When I asked Kathryn Anthony, an architecture professor at the University of Illinois at Urbana-Champaign and the author of Defined by Design, what she made of the toilet, she gamely tried to simulate the effect of using it by sitting on a rocking chair tipped forward for five minutes. “Even for just a few seconds it felt uncomfortable and jarring,” she wrote in an email. “After a minute or two it felt very painful behind the shins. After five minutes it felt even worse, and I was pleased when time was up.”

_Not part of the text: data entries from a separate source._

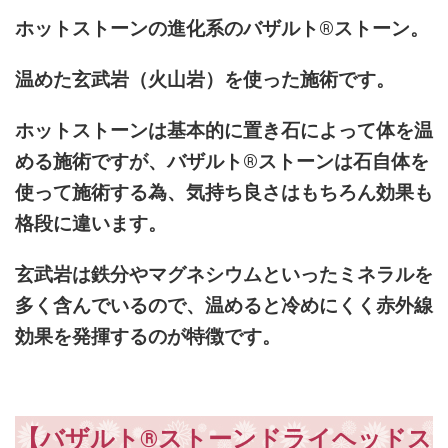
ホットストーンの進化系のバザルト®ストーン。
温めた玄武岩（火山岩）を使った施術です。
ホットストーンは基本的に置き石によって体を温
める施術ですが、バザルト®ストーンは石自体を
使って施術する為、気持ち良さはもちろん効果も
格段に違います。
玄武岩は鉄分やマグネシウムといったミネラルを
多く含んでいるので、温めると冷めにくく赤外線
効果を発揮するのが特徴です。
【バザルト®ストーンドライ
ヘッドス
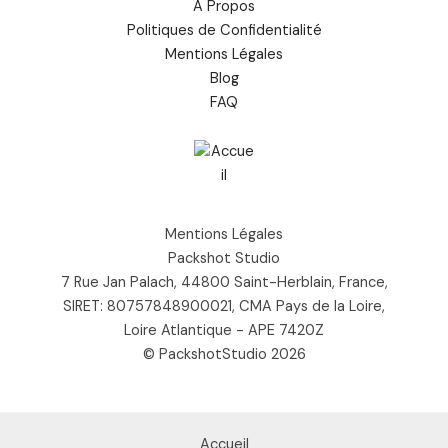
À Propos
Politiques de Confidentialité
Mentions Légales
Blog
FAQ
Mentions Légales
Packshot Studio
7 Rue Jan Palach, 44800 Saint-Herblain, France,
SIRET: 80757848900021, CMA Pays de la Loire,
Loire Atlantique - APE 7420Z
© PackshotStudio 2026
Accueil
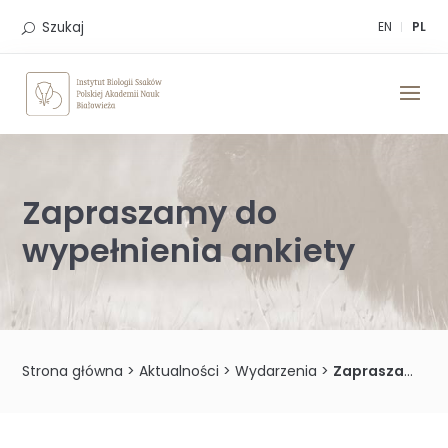
Skip
to
Szukaj
EN
PL
content
Zapraszamy do
wypełnienia ankiety
Strona główna
>
Aktualności
>
Wydarzenia
>
Zapraszamy do wypełnienia ankiety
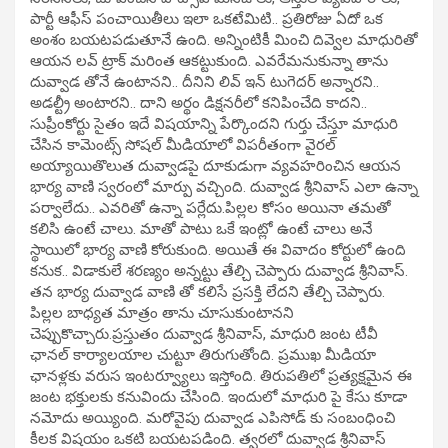
పార్టీ ఆఫీస్ పంచాయితీలు ఇలా ఒకటేమిటి.. ప్రతిరోజు ఏదో ఒక
అంశం బయటపడుతూనే ఉంది. అన్నింటికీ మించి దివ్వెల మాధురితో
ఆయన లవ్ ట్రాక్ మరింత ఆకట్టుకుంది. ఎవరేమనుకున్నా తాను
దువ్వాడ తోనే ఉంటానని.. దీనిని లివ్ ఇన్ టుగెదర్ అన్నారని..
అడల్ట్రీ అంటారని.. దాని అర్థం డిక్షనరీలో కనిపించేది కాదని..
సుప్రీంకోర్టు సైతం ఇదే విషయాన్ని పేర్కొందని గుర్తు చేస్తూ మాధురి
చేసిన కామెంట్స్ సోషల్ మీడియాలో విపరీతంగా వైరల్
అయ్యాయితొలుత దువ్వాడపై దూకుడుగా వ్యవహరించిన ఆయన
భార్య వాణి స్వరంలో మార్పు వచ్చింది. దువ్వాడ శ్రీనివాస్ ఎలా ఉన్నా
పర్వాలేదు.. ఎవరితో ఉన్నా పర్లేదు.పిల్లల కోసం అయినా తమతో
కలిసి ఉంటే చాలు. మాతో పాటు ఒకే ఇంట్లో ఉంటే చాలు అనే
స్థాయిలో భార్య వాణి కోరుకుంది. అయితే ఈ వివాదం కోర్టులో ఉంది
కనుక.. విడాకులే శరణ్యం అన్నట్టు తేల్చి చెప్పారు దువ్వాడ శ్రీనివాస్.
తన భార్య దువ్వాడ వాణి తో కలిసే ప్రసక్తి లేదని తేల్చి చెప్పారు.
పిల్లల బాధ్యత మాత్రం తాను చూసుకుంటానని
చెప్పుకొచ్చారు.ప్రస్తుతం దువ్వాడ శ్రీనివాస్, మాధురి జంట టీవీ
ఛానల్ కార్యాలయాల చుట్టూ తిరుగుతోంది. ప్రముఖ మీడియా
ఛానళ్లకు వరుస ఇంటర్వ్యూలు ఇస్తోంది. తిరుపతిలో ప్రత్యక్షమైన ఈ
జంట భక్తులకు కనువిందు చేసింది. ఇందులో మాధురి పై కేసు కూడా
నమోదు అయ్యింది. మరోవైపు దువ్వాడ ఎపిసోడ్ కు సంబంధించి
కీలక విషయం ఒకటి బయటపడింది. త్వరలో దువ్వాడ శ్రీనివాస్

However effective the toilet may be at shooing away its users, it endorses a blinkered notion of productivity. “The single most important element in being productive in a knowledge-worker landscape is having time to think more deeply,” says Charles Duhigg, the author of Smarter Faster Better: The Secrets of Being Productive in Life and Business, who has written for The Atlantic. He notes that the StandardToilet runs counter to some conditions that promote this sort of deep thinking, such as “being in a comfortable physical environment” and “being away from distractions.”

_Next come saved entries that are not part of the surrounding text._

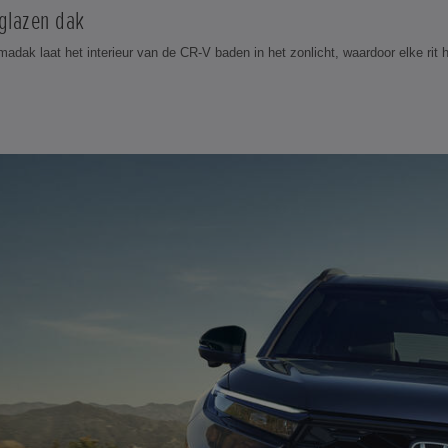
glazen dak
adak laat het interieur van de CR-V baden in het zonlicht, waardoor elke rit h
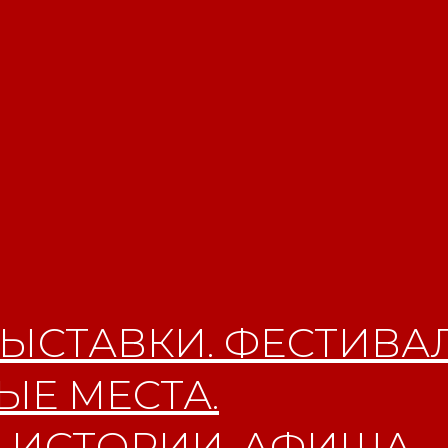
ЫСТАВКИ. ФЕСТИВАЛ
Е МЕСТА.
 ИСТОРИИ. АФИША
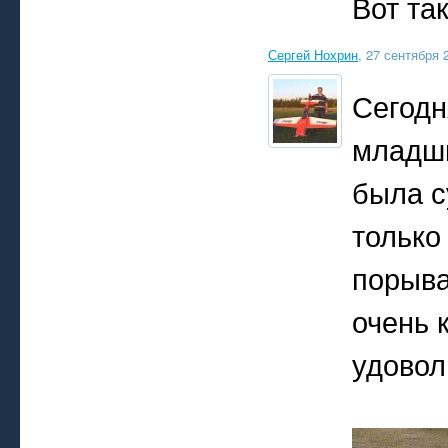
Вот та
Сергей Нохрин
, 27 сентября 
Сегодн
младши
была с
только
порыва
очень 
удовол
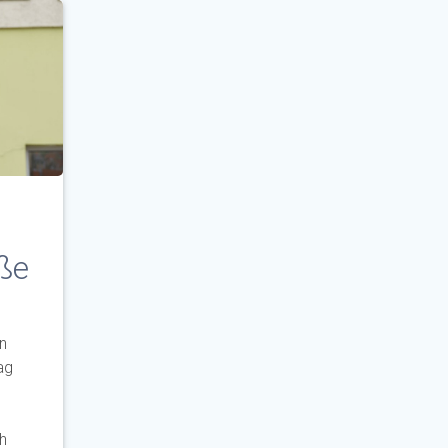
aße
n
ag
h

Perhaps in a workplace where people are performing physical work, someone could make slightly more of a business case for the deployment of the StandardToilet; there, bathroom breaks have more potential to be a productivity drain. Even so, Duhigg says, “there's no company on the face of the planet that’s like, ‘The best cost savings we can get is by making it unpleasant to sit on the toilet.’” (Maybe the StandardToilet will end up installed in busy public restrooms—places where efficiency is measured in how quickly people can cycle in and out.)
That said, some employers have in fact thought along these lines. Five years ago, CNBC published a story about workers at a faucet manufacturer in Chicago who faced possible penalties if their bathroom usage outside of regular breaks exceeded one hour in a 10-day period. (The company didn’t confirm the existence of such a policy at the time, but its owner did publicly lament the 120 hours of productivity he lost to bathroom breaks over the course of a month.) More recently, in Scotland, a labor contract for call-center workers was reported to include a provision capping time spent in the bathroom at 1 percent of the length of the workday. (The company insisted to the press that it adhered to all employment laws.)
Draconian policies like these are far from the norm, and bathroom breaks, on top of being a matter of basic dignity, are considered by many workers to be a treasured feature of office life. Sure, some people probably waste time on the toilet, but they might be, on net, economically productive. Duhigg told me that an ideal break from heavy concentration is something that isn’t cognitively demanding—like a bathroom break. He told me, “I know that I’ve had a number of good ideas that have come to me while I was walking to or in a bathroom.”